Bridgeway Capital wants to eliminate the need for a special meeting of 
the shareholders of each Fund and to avoid the burden and expense of 
soliciting proxies merely for the purpose of approving an investment 
advisory or subadvisory agreement that would be identical to the 
existing investment advisory or subadvisory agreement, which already 
has been approved by each Fund's board of directors and shareholders in 
accordance with section 15(a) of the Act.
    3. Since Bridgeway Capital's inception, John Montgomery has solely 
``controlled'' Bridgeway Capital, as that term is defined in section 
2(a)(9) of the Act, and has been involved in the active management of 
all aspects of the operations and affairs of Bridgeway Capital in his 
capacity as chairman, president, and majority shareholder.

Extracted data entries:
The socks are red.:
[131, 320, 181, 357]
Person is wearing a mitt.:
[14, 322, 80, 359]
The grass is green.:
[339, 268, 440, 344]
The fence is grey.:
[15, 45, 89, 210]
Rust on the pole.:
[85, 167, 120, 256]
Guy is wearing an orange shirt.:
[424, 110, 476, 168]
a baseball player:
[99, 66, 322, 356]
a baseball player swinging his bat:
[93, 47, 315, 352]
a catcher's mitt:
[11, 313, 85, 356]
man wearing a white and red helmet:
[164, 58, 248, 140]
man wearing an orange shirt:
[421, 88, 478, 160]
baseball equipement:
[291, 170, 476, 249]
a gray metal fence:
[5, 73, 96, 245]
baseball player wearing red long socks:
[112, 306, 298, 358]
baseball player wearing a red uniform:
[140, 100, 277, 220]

• What needs to be done: In the fund advisory excerpt, reproduce the passage from "Bridgeway Capital wants" up to and including "and majority shareholder.", swapping "shareholders" for "stockholders".

• Answer section:
Bridgeway Capital wants to eliminate the need for a special meeting of 
the stockholders of each Fund and to avoid the burden and expense of 
soliciting proxies merely for the purpose of approving an investment 
advisory or subadvisory agreement that would be identical to the 
existing investment advisory or subadvisory agreement, which already 
has been approved by each Fund's board of directors and stockholders in 
accordance with section 15(a) of the Act.
    3. Since Bridgeway Capital's inception, John Montgomery has solely 
``controlled'' Bridgeway Capital, as that term is defined in section 
2(a)(9) of the Act, and has been involved in the active management of 
all aspects of the operations and affairs of Bridgeway Capital in his 
capacity as chairman, president, and majority shareholder.